**TASK**: Check every line of the data below for the string "wire", and copy the ones that hold it.

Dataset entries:
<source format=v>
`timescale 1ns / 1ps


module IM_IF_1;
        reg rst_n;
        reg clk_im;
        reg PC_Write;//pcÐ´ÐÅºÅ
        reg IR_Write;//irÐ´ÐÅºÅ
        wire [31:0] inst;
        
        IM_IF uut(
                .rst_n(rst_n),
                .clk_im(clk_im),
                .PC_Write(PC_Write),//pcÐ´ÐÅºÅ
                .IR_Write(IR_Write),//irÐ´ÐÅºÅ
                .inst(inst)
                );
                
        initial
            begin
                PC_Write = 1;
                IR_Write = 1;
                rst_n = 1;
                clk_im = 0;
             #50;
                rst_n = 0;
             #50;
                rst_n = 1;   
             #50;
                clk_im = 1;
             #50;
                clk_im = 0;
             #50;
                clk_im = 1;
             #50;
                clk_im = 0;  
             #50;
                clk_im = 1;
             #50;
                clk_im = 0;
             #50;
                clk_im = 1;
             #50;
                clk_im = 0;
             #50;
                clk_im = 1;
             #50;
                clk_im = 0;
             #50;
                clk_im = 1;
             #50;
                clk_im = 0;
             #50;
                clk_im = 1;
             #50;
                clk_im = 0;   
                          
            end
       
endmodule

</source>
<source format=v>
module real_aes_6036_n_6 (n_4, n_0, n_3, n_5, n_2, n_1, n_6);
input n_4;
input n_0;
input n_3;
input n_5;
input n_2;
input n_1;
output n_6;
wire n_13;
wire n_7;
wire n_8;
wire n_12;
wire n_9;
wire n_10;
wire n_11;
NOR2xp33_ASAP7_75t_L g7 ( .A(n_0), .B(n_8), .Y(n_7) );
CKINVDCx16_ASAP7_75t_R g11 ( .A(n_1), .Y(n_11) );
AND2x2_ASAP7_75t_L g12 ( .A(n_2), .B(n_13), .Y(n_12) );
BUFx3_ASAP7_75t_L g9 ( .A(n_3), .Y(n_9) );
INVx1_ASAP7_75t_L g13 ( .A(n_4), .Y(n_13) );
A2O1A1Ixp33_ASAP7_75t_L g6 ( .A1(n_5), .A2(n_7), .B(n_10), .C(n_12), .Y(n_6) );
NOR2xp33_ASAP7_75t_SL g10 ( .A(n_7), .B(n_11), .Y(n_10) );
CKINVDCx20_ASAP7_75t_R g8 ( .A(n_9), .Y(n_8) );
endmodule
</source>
* * *
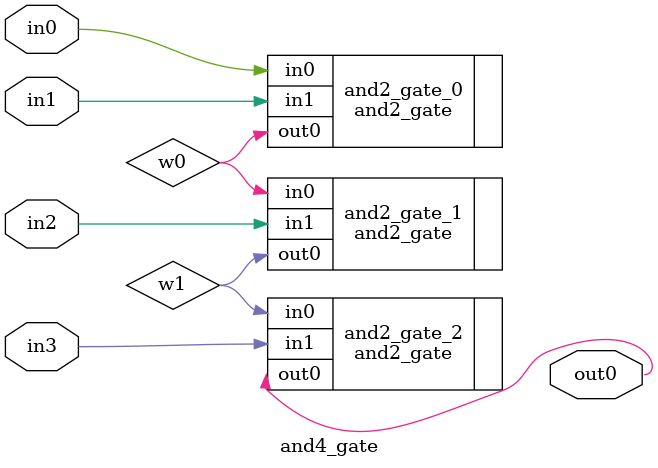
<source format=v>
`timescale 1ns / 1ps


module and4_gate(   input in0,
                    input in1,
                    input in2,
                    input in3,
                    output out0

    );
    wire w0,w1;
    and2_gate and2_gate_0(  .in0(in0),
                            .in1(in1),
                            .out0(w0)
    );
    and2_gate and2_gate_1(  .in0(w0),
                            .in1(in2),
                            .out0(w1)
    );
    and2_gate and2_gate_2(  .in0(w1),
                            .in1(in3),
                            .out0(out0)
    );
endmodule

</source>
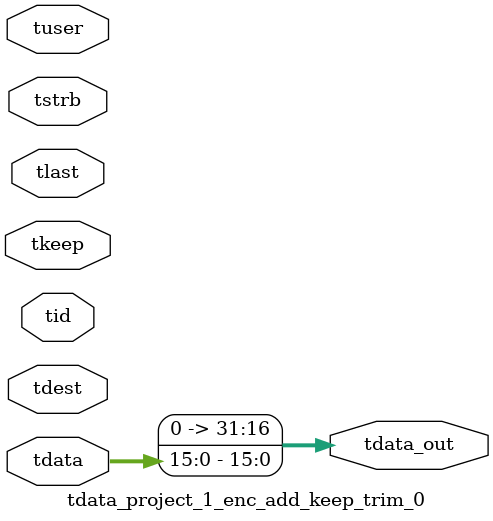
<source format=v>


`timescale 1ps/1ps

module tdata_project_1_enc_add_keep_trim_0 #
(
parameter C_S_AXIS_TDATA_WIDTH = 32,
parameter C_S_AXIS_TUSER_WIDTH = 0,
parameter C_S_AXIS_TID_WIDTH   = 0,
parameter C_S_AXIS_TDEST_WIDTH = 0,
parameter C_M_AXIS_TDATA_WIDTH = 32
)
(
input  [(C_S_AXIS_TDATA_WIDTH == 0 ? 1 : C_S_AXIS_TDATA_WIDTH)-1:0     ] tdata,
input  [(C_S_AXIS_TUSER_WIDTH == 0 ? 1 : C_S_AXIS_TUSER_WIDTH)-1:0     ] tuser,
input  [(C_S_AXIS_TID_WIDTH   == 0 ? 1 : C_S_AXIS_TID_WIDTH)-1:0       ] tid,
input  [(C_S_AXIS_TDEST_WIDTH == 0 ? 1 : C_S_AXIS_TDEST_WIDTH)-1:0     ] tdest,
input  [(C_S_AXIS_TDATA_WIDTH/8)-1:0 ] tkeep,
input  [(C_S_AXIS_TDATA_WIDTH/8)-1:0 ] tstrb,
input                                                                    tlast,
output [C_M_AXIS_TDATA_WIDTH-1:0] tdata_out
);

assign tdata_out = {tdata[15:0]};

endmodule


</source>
--
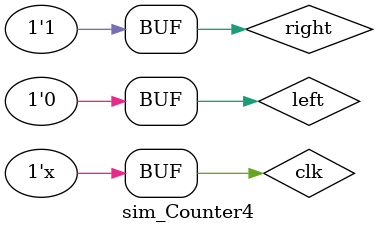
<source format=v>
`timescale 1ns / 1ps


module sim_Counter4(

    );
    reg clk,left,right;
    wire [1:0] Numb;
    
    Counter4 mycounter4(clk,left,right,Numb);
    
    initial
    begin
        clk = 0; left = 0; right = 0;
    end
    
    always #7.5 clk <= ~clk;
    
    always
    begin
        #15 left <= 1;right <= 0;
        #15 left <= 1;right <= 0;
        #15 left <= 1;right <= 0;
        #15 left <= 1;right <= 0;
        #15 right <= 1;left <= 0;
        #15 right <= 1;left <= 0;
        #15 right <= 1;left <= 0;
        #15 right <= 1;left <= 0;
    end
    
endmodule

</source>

**WRITTEN SOLUTION**:
        wire [31:0] inst;
wire n_13;
wire n_7;
wire n_8;
wire n_12;
wire n_9;
wire n_10;
wire n_11;
    wire w0,w1;
    wire [1:0] Numb;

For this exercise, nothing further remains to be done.